TASK GOAL: Your copy should match the listing below word for word, with no images in it.
[Opening EXERCISE DATA section]
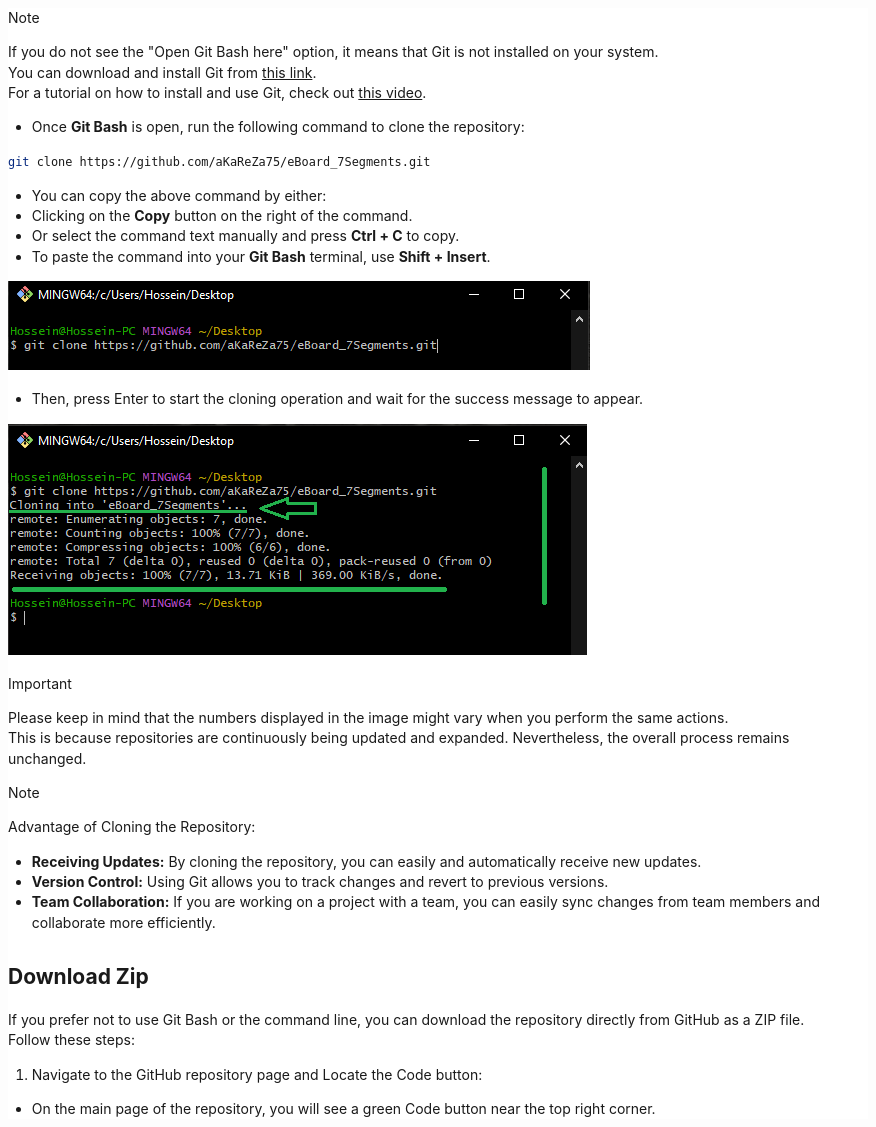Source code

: > [!NOTE] 
> If you do not see the "Open Git Bash here" option, it means that Git is not installed on your system.  
> You can download and install Git from [this link](https://git-scm.com/downloads).  
> For a tutorial on how to install and use Git, check out [this video](https://youtu.be/BsykgHpmUt8).
  
-  Once **Git Bash** is open, run the following command to clone the repository:

 ```bash
git clone https://github.com/aKaReZa75/eBoard_7Segments.git
```
- You can copy the above command by either:
- Clicking on the **Copy** button on the right of the command.
- Or select the command text manually and press **Ctrl + C** to copy.
- To paste the command into your **Git Bash** terminal, use **Shift + Insert**.

![Clone the Repository](Images/Step1.png)

- Then, press Enter to start the cloning operation and wait for the success message to appear.

![Open the Library File](Images/Step2.png)

> [!IMPORTANT]
> Please keep in mind that the numbers displayed in the image might vary when you perform the same actions.  
> This is because repositories are continuously being updated and expanded. Nevertheless, the overall process remains unchanged.

> [!NOTE]
> Advantage of Cloning the Repository:  
> - **Receiving Updates:** By cloning the repository, you can easily and automatically receive new updates.  
> - **Version Control:** Using Git allows you to track changes and revert to previous versions.  
> - **Team Collaboration:** If you are working on a project with a team, you can easily sync changes from team members and collaborate more efficiently.  

## Download Zip
If you prefer not to use Git Bash or the command line, you can download the repository directly from GitHub as a ZIP file.  
Follow these steps:  
1. Navigate to the GitHub repository page and Locate the Code button:
- On the main page of the repository, you will see a green Code button near the top right corner.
[Closing EXERCISE DATA section]
ANSWER TO THIS EXERCISE:
Source code

: > [!NOTE] 
> If you do not see the "Open Git Bash here" option, it means that Git is not installed on your system.  
> You can download and install Git from [this link](https://git-scm.com/downloads).  
> For a tutorial on how to install and use Git, check out [this video](https://youtu.be/BsykgHpmUt8).
  
-  Once **Git Bash** is open, run the following command to clone the repository:

 ```bash
git clone https://github.com/aKaReZa75/eBoard_7Segments.git
```
- You can copy the above command by either:
- Clicking on the **Copy** button on the right of the command.
- Or select the command text manually and press **Ctrl + C** to copy.
- To paste the command into your **Git Bash** terminal, use **Shift + Insert**.

![Clone the Repository](Images/Step1.png)

- Then, press Enter to start the cloning operation and wait for the success message to appear.

![Open the Library File](Images/Step2.png)

> [!IMPORTANT]
> Please keep in mind that the numbers displayed in the image might vary when you perform the same actions.  
> This is because repositories are continuously being updated and expanded. Nevertheless, the overall process remains unchanged.

> [!NOTE]
> Advantage of Cloning the Repository:  
> - **Receiving Updates:** By cloning the repository, you can easily and automatically receive new updates.  
> - **Version Control:** Using Git allows you to track changes and revert to previous versions.  
> - **Team Collaboration:** If you are working on a project with a team, you can easily sync changes from team members and collaborate more efficiently.  

## Download Zip
If you prefer not to use Git Bash or the command line, you can download the repository directly from GitHub as a ZIP file.  
Follow these steps:  
1. Navigate to the GitHub repository page and Locate the Code button:
- On the main page of the repository, you will see a green Code button near the top right corner.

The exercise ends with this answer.